One should also remember that with nearly any trait one can think of, while the average level of ability may differ between the sexes, the variation within a sex usually greatly exceeds the difference between the sexes.
(Apologies to the trans-sex community for not acknowledging them in those statements.)
I say this as a woman whose spatial orientation ability far exceeds that of her otherwise quite bright husband. 😀
Ah, but what about the asexual and gender-fluid folks, apart from trans* folks? 😄 (Remember, my daughter is trans and I’m cool with that.)
But I don’t think you need an apology as you just said “sexes” without explicitly limiting the discussion to two … (except maybe you could have said “amongst” rather than “between”, but only my editors seem to deprecate using “between” when there are more than two things).
/@
Thanks for the wording tip, I’ll try to remember that!

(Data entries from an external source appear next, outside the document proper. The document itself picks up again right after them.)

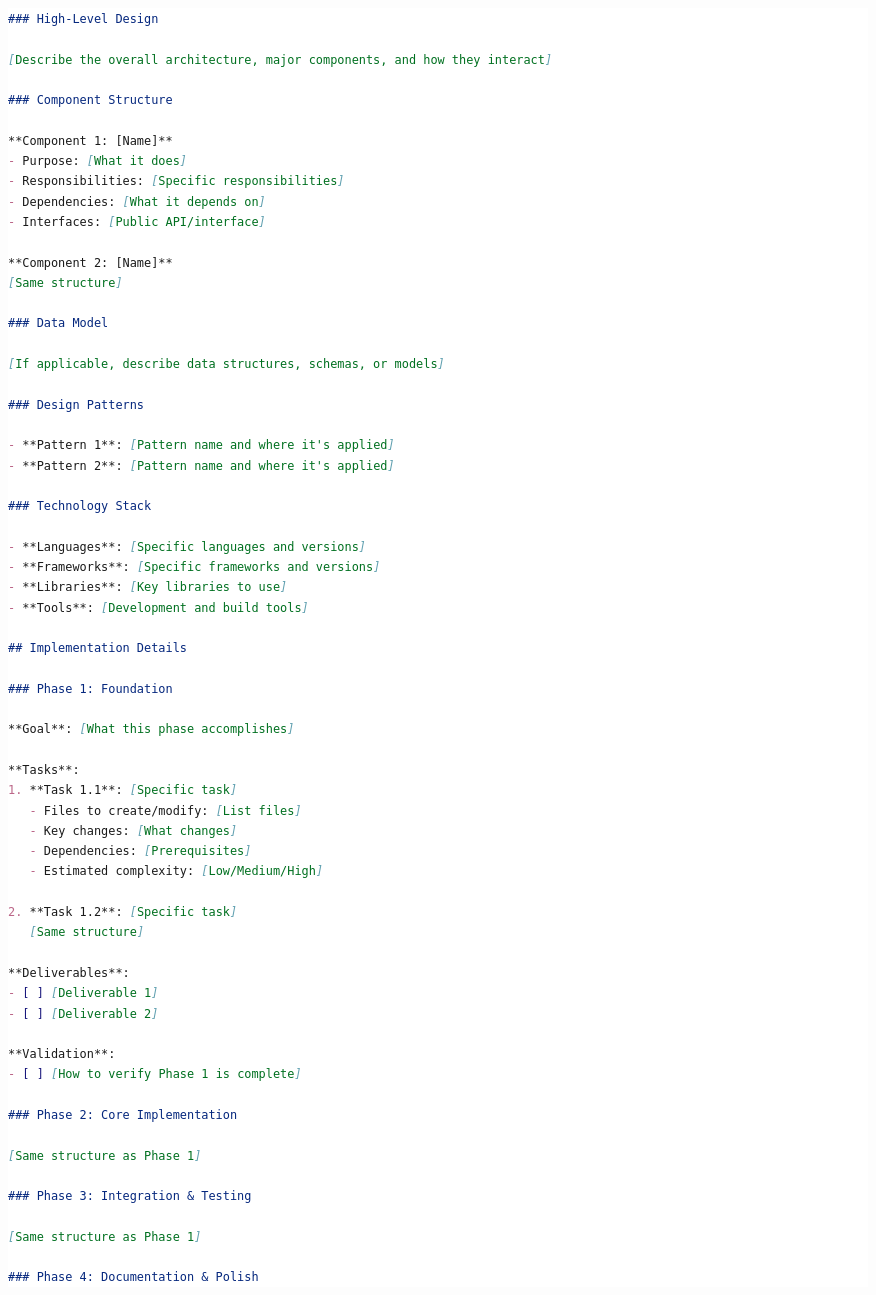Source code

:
 ```markdown
### High-Level Design

[Describe the overall architecture, major components, and how they interact]

### Component Structure

**Component 1: [Name]**
- Purpose: [What it does]
- Responsibilities: [Specific responsibilities]
- Dependencies: [What it depends on]
- Interfaces: [Public API/interface]

**Component 2: [Name]**
[Same structure]

### Data Model

[If applicable, describe data structures, schemas, or models]

### Design Patterns

- **Pattern 1**: [Pattern name and where it's applied]
- **Pattern 2**: [Pattern name and where it's applied]

### Technology Stack

- **Languages**: [Specific languages and versions]
- **Frameworks**: [Specific frameworks and versions]
- **Libraries**: [Key libraries to use]
- **Tools**: [Development and build tools]

## Implementation Details

### Phase 1: Foundation

**Goal**: [What this phase accomplishes]

**Tasks**:
1. **Task 1.1**: [Specific task]
   - Files to create/modify: [List files]
   - Key changes: [What changes]
   - Dependencies: [Prerequisites]
   - Estimated complexity: [Low/Medium/High]

2. **Task 1.2**: [Specific task]
   [Same structure]

**Deliverables**:
- [ ] [Deliverable 1]
- [ ] [Deliverable 2]

**Validation**:
- [ ] [How to verify Phase 1 is complete]

### Phase 2: Core Implementation

[Same structure as Phase 1]

### Phase 3: Integration & Testing

[Same structure as Phase 1]

### Phase 4: Documentation & Polish
```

“(Remember, my daughter is trans and I’m cool with that.)”
I have never forgotten that since I first saw you mention it here. I am so impressed with your acceptance. I’d like to think I’d have acted the same were one of my kids to so present. I’m entirely confident I’d have been cool with a gay child.
(Apparently, though, they’re both boring old heteros. 😀 And as a parent I do realize their path through life will be simpler because of that, fair or not.)
I suppose it helps that no one in our nuclear family is especially big into traditional sex roles. (For example, I hate being female.)
I surprise myself sometimes. But now it’s really odd to think of thinking of her as my “son”. And I find it easy to see “her” in photos when she was a young child.
/@
These little snowflakes have either forgotten or never heard about France (17)’92-’95.
Or of George Orwell.
They are desperately in need to hearing a lot of ideas that challenge their their tiny little world view.